I never wanted to date again after my husband died, but a few years passed and I met a nice man named James at work. He and I were just friends at first, but we finally started going out a bit for coffee and then to dinner. We live in a small town, and one night my young adult daughters ran into us on our date! It was a bit embarrassing and I was worried but everyone got along fine and we had a nice dessert together. When we got home, I had a long talk with my kids and they made it clear that while they know it doesn’t make sense logically, they don’t want me to date. In retrospect, I should have been more forceful with them about my feelings but they were so upset I just wanted to stop their hurting. I said I understood and I haven’t been returning James’s calls. But I feel a real connection with him! What should I do?

Whew! That’s a doozy. I mean, first, let’s acknowledge that this is a tough situation. And everyone’s feelings are valid. It’s hard to watch your parent date again and it’s hard to be the widow doing the dating!

But while everyone’s feelings are valid, that doesn’t mean that they are all equal.

Here’s my 2 cents. First, I think the age of the kids matters. Teenagers in the house would be much more affected by a new partner, so their feelings should be weighted more heavily, and I think you have to tread more carefully. Adult children (even those who’ve just left home) are adults, and that’s important. They might have feelings but they should have much less of an ability to stop you from doing something that makes you happy. Personally, I think it’s pretty selfish for adult children to ban their parent from ever dating again. Who wins in that situation?

That said, just telling an older child/young adult that they shouldn’t feel a certain way is not helpful. Instead, you have to create a dialogue. I sound like a therapist, but it’s true! I think sometimes we assume that we know why kids (even adult children) are reacting a certain way, when we actually don’t know their full and true emotions. What are their fears? What do they think will happen if you find love again? Do they fear that you’ve forgotten about their parent that died?

Also, you will want to communicate your dating goals to your kids. Yes, “dating goals” is a funny term, but I think the not-knowing about why you are dating is pretty scary for kids, including adult kids. Maybe you want to get remarried. But maybe you just want someone to talk to! Or maybe you want something in between. Maybe you don’t totally know, but having a vague outline of what you want is something you should know for a lot of reasons, and something that can be really helpful to communicate to your kids.

Third, your kids don’t need to know everything about your dating life. They probably don’t want to know about most of it! I’m not saying you need to lie to them, but like everything in life, sometimes you can edit your stories carefully. We all deserve a degree of privacy.

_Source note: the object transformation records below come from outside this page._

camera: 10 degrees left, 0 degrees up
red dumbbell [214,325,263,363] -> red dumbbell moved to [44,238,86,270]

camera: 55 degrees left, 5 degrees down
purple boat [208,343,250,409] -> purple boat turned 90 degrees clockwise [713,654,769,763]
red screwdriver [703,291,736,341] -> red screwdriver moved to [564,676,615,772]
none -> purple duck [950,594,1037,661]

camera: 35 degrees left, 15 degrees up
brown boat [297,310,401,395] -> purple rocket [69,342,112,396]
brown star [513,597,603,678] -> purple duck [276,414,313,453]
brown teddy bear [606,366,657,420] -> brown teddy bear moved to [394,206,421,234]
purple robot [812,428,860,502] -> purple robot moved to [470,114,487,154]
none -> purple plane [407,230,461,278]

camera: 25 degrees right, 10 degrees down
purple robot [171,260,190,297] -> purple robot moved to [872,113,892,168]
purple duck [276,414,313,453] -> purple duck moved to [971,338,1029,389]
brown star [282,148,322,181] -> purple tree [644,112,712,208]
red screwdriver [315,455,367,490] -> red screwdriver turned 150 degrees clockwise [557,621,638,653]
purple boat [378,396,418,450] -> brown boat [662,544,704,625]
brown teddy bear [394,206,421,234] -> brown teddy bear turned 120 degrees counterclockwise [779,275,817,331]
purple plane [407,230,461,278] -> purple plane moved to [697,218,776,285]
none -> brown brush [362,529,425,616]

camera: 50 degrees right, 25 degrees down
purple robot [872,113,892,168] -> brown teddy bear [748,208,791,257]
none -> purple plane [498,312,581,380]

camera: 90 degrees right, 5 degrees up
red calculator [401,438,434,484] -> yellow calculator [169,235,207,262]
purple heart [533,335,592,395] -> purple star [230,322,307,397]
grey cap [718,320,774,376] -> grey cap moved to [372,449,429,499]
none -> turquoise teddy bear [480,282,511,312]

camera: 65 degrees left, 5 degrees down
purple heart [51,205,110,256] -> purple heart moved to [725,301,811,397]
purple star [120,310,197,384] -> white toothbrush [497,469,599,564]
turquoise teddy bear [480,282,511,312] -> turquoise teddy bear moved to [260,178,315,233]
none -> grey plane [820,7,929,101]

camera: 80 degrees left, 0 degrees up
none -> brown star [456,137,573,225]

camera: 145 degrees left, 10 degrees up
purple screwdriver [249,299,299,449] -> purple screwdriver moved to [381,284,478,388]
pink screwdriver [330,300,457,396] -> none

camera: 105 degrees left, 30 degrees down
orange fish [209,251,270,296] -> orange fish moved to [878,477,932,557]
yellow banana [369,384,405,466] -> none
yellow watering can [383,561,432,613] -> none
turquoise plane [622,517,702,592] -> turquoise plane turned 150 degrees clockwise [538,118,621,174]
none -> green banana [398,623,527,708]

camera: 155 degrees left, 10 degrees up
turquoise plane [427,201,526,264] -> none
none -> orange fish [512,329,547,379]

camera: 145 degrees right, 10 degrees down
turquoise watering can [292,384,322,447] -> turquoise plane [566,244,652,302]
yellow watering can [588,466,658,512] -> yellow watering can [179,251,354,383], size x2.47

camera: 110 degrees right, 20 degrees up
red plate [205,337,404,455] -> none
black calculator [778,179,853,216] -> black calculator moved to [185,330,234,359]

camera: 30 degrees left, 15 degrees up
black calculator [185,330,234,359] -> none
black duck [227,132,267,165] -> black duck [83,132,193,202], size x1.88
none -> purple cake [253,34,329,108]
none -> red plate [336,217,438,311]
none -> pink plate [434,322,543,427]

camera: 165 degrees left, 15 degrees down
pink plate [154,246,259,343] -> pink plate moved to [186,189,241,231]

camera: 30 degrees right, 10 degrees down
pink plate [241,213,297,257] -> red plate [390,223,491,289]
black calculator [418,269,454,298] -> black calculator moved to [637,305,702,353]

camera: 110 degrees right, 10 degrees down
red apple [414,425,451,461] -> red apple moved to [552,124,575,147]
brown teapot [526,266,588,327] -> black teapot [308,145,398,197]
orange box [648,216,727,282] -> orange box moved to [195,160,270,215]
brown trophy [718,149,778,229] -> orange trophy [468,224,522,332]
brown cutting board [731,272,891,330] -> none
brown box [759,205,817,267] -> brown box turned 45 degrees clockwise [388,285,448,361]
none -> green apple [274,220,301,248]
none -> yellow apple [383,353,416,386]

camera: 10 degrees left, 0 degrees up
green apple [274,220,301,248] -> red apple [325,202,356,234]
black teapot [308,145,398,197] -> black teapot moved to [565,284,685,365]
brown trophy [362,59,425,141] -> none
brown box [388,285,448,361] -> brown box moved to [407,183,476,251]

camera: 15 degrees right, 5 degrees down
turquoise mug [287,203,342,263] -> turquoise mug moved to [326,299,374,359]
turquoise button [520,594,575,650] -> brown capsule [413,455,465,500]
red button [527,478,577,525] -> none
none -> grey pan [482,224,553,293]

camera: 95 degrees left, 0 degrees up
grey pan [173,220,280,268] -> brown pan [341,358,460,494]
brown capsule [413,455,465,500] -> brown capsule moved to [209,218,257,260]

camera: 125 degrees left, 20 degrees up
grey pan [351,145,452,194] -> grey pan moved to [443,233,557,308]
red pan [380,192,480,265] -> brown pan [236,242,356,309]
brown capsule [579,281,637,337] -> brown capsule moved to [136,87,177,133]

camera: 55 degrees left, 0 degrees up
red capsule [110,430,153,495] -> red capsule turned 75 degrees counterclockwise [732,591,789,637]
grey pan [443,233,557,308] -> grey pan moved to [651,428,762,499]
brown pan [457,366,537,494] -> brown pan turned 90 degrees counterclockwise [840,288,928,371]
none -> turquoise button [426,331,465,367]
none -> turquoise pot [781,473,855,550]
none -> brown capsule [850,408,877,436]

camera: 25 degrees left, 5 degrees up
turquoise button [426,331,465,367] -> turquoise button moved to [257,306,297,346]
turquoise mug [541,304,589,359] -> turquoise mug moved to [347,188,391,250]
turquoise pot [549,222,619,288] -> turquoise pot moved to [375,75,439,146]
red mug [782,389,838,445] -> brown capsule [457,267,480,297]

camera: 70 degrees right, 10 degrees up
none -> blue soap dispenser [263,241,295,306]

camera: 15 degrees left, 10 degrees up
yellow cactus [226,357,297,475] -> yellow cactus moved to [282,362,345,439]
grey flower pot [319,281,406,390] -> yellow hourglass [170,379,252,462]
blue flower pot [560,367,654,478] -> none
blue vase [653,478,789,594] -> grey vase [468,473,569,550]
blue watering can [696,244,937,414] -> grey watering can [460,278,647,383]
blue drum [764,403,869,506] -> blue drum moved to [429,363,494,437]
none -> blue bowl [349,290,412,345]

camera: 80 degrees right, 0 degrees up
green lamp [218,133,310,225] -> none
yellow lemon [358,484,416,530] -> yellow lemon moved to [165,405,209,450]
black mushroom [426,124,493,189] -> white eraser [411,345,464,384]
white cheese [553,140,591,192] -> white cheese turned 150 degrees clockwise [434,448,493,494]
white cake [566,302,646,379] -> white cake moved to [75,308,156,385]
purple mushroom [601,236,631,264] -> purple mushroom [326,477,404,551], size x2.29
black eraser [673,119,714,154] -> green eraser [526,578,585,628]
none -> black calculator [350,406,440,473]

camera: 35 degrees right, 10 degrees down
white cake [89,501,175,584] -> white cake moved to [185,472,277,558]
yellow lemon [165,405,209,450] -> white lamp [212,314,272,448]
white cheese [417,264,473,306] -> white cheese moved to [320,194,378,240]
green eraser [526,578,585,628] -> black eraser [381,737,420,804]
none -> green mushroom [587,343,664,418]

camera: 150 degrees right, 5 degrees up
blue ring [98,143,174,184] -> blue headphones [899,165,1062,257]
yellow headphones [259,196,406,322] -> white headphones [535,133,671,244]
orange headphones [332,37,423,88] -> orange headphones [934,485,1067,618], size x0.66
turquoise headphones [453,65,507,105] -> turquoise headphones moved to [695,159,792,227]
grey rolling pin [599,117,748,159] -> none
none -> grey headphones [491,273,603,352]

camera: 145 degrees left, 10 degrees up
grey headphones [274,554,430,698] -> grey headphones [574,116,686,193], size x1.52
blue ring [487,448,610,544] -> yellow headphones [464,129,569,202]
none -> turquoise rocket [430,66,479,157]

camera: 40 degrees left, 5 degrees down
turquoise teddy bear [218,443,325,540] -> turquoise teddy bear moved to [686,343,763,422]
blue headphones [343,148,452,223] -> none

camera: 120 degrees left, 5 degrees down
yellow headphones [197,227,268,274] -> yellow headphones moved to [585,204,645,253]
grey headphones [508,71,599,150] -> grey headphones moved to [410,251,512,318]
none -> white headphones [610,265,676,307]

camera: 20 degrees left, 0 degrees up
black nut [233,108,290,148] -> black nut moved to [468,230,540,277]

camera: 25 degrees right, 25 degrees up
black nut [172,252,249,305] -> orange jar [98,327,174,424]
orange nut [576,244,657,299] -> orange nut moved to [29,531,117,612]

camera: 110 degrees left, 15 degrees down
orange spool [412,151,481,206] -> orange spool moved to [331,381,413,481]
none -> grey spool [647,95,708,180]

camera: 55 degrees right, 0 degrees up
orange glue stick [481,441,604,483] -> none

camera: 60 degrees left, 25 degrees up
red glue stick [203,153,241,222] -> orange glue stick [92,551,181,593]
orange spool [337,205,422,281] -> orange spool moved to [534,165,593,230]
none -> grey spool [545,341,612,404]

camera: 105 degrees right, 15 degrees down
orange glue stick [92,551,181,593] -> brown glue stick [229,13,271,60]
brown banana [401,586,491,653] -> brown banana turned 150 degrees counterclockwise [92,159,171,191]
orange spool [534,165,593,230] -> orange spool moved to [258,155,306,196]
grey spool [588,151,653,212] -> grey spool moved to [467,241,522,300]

After I read this email, I was talking with Chris in the kitchen about how to respond, and Claire walked in. She asked what we were talking about and I told her a synopsis of the email. Chris asked Claire what it had been like for her when he first arrived. He remembered that the boys had immediately leapt into his arms, but Claire was more cautious.

“I remember we were going to have pasta that night you showed up,” she said to Chris “but then Mom made something special for you. I remember asking mom if you were going to be her boyfriend.”

We both laughed at that. She had only just turned 11 at the time.

“I remember that you were super concerned about how I made your mom feel,” Chris said. “You were really tuned into if mom was smiling or laughing.”

“I was,” Claire said. “I was nervous, I think. I wanted her to be happy.”

We talked more about that time, and how Claire grew to first trust, and then love, Chris. I asked her what she would think if she had been 13 when I started dating. Would she have cared more?

Claire chose her words carefully. As she stood there, I was imagining that she wouldn’t have wanted me to date, because that would feel “weird” or something like that. But her answer surprised me.

“I would be a little bit nervous,” she said, and then looked right at me, “because I wouldn’t want you to get hurt again.”

And that was not what I expected to hear at all.